_Excerpt_
****************

Mean, Median & Mode

What you'll leave with

Precise definitions of mean, median, and mode — and what each one actually measures.
Why the mean is sensitive to outliers and the median isn't, with a picture for the intuition.
A decision rule for which "average" to reach for given the shape and type of your data.
The classic traps: mean of integer counts, mode of continuous data, and the word "average" itself.

1. Three notions of "typical"

Suppose you have a list of numbers — test scores, salaries, house prices, the number of pets in each household on your street. You want to communicate one fact: what's the typical value? There isn't a single answer, because "typical" isn't one idea. It's at least three.

Mean — the balance point. If you piled the data on a seesaw, this is where it would balance.
Median — the middle of the pack. Half the data sits below it, half above.
Mode — the most common value. The peak of the histogram.

On a perfectly symmetric, single-peaked dataset they coincide. On almost anything real — incomes, response times, file sizes, exam scores with a long tail — they separate, and the gap between them tells you something about the shape of the data. Knowing which one to use, and which one someone else has used on you, is half of basic statistical literacy.

These three numbers all belong to a family called measures of central tendency. Each one is a different rule for collapsing a list into a single representative value.

2. The mean (arithmetic average)

****************

_Dataset extract_
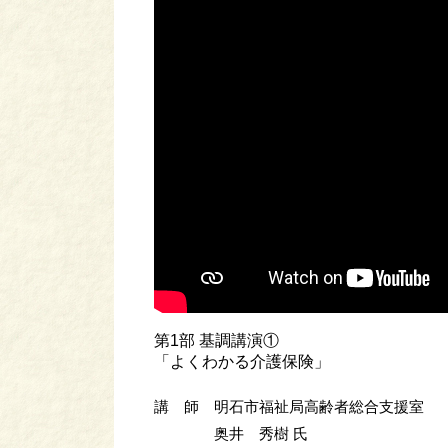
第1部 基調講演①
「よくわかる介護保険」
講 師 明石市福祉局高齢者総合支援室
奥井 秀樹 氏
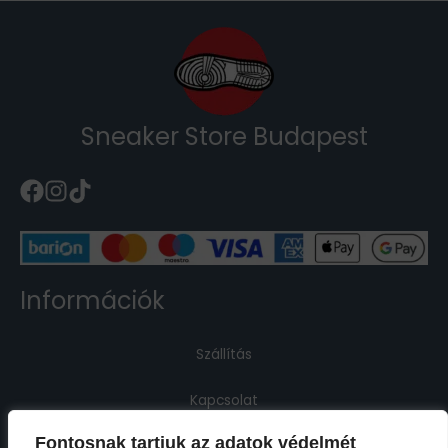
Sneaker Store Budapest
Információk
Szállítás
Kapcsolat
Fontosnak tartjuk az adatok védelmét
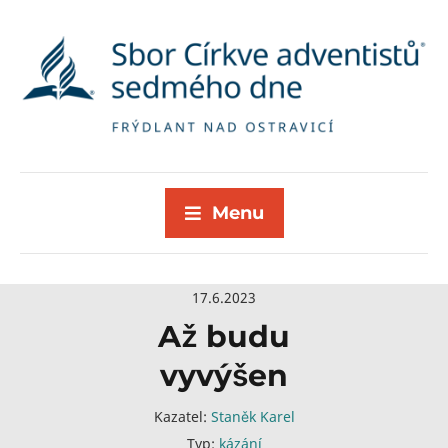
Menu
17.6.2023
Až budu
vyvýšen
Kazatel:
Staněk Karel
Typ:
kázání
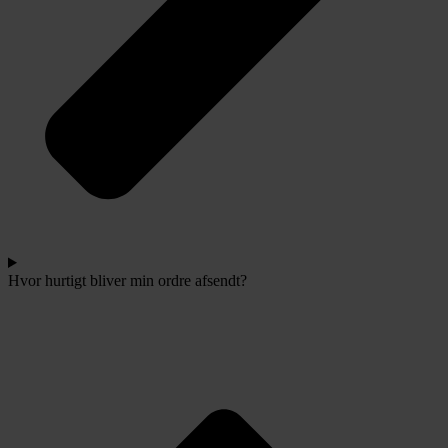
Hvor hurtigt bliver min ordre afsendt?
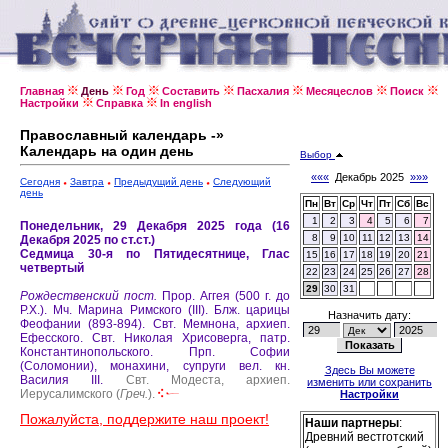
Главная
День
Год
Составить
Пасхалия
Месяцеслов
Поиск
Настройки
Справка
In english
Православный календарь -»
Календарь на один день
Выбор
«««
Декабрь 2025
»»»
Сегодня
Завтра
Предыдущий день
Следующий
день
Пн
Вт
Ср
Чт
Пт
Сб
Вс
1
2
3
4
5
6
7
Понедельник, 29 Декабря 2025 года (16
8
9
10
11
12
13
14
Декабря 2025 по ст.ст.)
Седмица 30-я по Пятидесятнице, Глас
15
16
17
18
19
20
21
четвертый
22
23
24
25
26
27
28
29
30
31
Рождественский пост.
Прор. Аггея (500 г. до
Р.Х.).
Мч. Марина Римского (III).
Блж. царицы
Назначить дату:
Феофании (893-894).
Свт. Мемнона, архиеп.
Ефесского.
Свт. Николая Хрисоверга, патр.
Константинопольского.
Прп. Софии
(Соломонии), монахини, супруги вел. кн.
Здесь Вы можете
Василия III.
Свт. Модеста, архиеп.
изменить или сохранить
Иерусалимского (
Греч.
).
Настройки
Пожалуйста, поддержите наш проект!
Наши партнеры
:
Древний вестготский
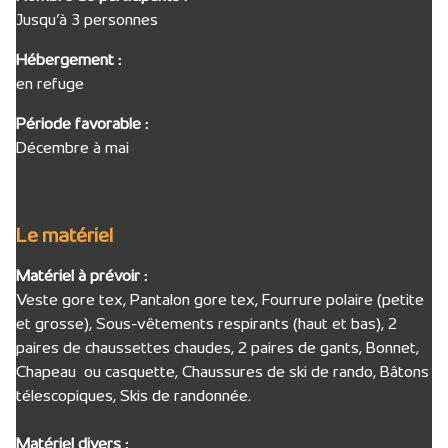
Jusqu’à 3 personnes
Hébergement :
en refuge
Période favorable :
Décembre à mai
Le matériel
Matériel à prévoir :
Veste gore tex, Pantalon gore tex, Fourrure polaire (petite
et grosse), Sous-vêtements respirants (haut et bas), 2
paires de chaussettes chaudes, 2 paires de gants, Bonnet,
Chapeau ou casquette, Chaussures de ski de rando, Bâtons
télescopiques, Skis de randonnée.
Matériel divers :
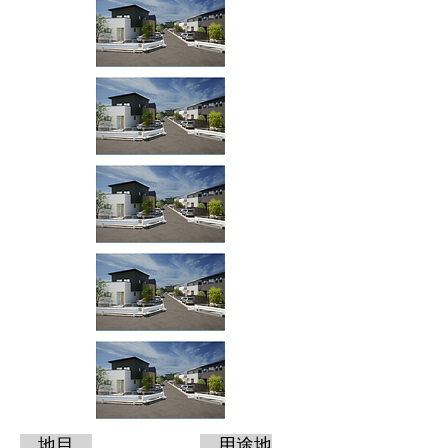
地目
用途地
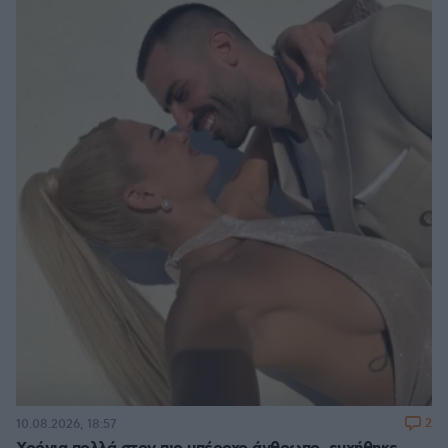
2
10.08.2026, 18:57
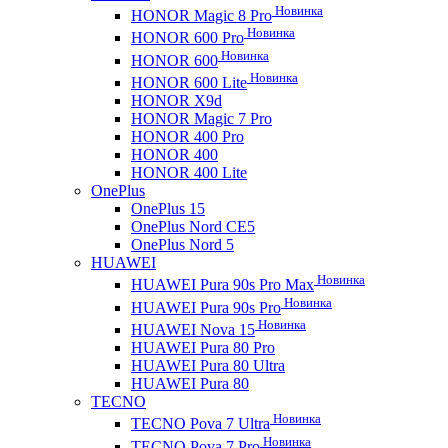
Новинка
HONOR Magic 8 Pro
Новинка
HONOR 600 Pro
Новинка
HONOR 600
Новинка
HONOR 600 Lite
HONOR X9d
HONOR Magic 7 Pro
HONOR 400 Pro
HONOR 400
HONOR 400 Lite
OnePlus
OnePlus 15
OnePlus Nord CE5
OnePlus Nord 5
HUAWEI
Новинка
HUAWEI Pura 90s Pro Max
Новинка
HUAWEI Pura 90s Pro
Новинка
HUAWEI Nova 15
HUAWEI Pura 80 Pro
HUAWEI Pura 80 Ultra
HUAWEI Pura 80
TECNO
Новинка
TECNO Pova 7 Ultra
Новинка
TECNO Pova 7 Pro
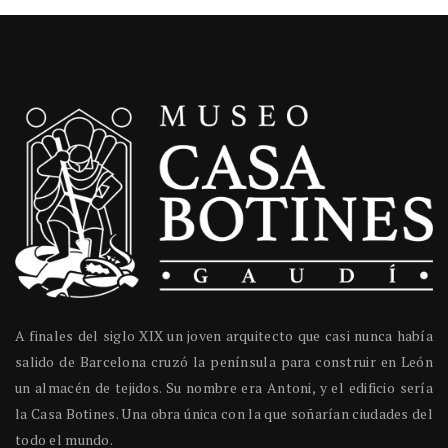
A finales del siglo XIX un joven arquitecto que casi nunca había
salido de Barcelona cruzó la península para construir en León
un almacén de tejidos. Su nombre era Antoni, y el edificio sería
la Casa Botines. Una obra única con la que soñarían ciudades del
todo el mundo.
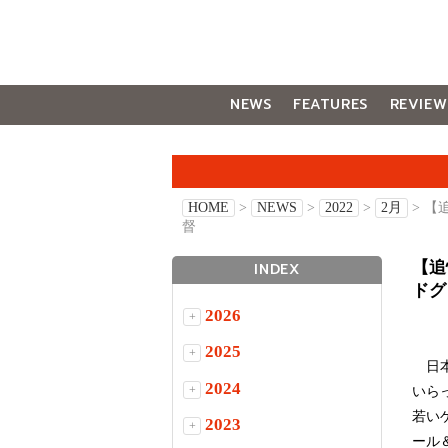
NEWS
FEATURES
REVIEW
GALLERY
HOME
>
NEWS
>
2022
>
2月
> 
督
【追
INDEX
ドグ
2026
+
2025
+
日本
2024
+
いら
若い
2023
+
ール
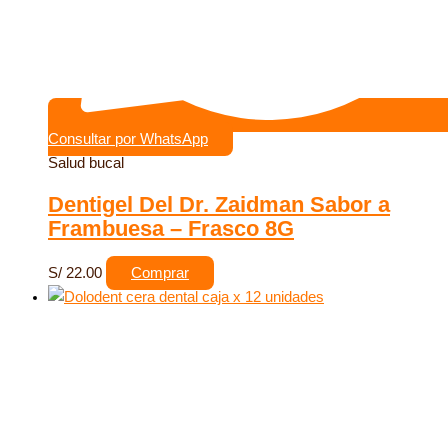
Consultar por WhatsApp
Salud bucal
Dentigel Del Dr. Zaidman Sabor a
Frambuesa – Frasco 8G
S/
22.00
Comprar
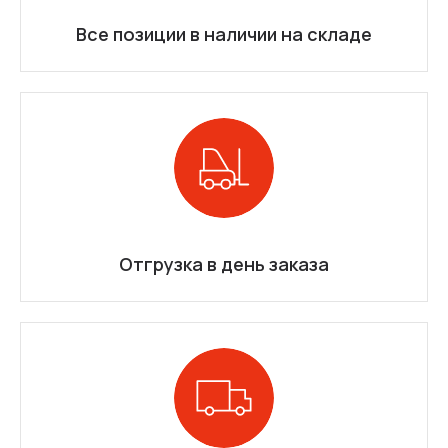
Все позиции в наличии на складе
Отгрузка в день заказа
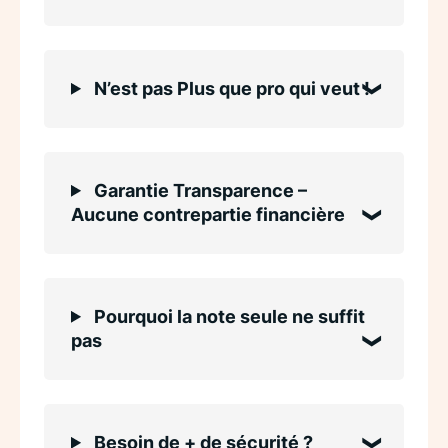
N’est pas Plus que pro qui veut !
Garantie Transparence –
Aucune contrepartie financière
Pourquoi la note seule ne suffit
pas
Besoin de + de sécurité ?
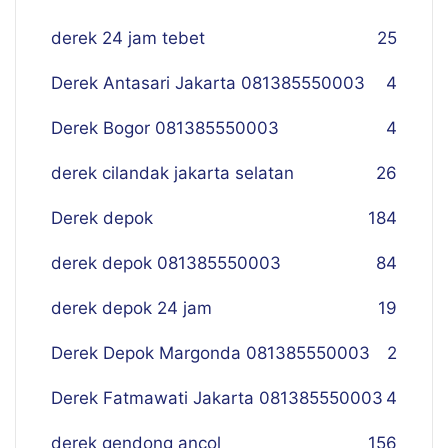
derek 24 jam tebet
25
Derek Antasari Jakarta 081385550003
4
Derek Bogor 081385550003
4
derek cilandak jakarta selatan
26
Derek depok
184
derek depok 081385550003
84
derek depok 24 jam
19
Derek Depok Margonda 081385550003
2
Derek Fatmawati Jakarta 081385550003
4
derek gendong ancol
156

****************

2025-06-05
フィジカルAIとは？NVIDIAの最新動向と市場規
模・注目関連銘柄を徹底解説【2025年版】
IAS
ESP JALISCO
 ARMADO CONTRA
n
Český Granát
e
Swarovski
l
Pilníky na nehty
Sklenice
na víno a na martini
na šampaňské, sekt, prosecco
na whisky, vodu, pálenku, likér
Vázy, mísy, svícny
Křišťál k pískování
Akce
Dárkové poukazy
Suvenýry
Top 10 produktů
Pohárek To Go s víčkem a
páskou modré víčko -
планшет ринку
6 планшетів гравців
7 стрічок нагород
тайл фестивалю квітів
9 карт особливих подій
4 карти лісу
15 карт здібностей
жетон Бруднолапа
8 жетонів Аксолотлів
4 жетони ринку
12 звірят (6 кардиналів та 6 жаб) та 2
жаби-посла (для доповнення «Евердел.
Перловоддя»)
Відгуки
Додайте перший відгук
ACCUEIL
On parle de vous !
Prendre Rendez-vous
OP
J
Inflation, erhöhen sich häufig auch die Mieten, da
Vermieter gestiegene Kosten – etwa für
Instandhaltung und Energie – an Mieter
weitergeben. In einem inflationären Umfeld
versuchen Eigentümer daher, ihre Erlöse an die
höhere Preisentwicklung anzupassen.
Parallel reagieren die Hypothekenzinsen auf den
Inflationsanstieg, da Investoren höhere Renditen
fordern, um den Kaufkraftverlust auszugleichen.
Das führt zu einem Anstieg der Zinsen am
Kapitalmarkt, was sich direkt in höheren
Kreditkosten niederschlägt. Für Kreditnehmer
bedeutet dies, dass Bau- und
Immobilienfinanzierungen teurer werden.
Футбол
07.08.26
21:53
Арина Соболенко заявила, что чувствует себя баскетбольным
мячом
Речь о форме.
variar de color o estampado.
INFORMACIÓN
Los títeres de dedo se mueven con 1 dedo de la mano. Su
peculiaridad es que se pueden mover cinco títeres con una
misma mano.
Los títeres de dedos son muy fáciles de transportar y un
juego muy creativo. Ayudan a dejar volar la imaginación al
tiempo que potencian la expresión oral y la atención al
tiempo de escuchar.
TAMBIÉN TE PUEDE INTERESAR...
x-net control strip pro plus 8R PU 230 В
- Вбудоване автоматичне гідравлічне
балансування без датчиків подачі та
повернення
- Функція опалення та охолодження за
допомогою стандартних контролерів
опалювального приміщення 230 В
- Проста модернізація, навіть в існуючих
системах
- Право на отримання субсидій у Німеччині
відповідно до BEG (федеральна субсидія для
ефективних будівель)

****************

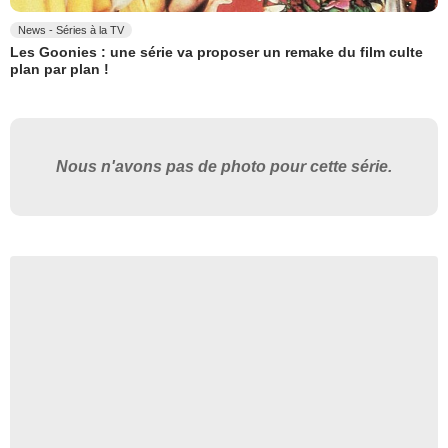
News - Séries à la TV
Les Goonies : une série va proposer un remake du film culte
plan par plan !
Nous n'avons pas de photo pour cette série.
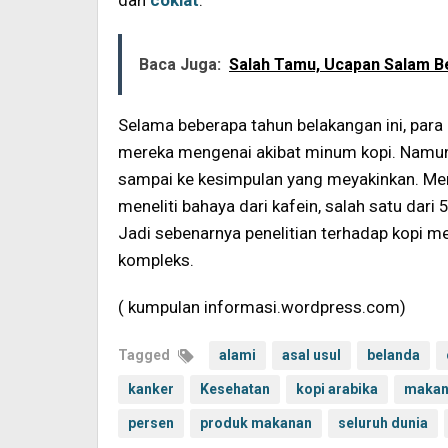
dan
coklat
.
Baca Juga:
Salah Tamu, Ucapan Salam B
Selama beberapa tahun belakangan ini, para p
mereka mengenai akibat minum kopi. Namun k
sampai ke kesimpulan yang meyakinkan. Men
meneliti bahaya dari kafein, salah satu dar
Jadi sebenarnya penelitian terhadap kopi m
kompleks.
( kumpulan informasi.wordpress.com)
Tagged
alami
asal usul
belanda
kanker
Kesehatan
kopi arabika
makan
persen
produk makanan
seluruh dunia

****************

_Problem details_
Render this sentence from the text on mean, median, and mode in Spanish: "Each one is a different rule for collapsing a list into a single representative value."

_Exercise output_
Cada una es una regla distinta para reducir una lista a un único valor representativo.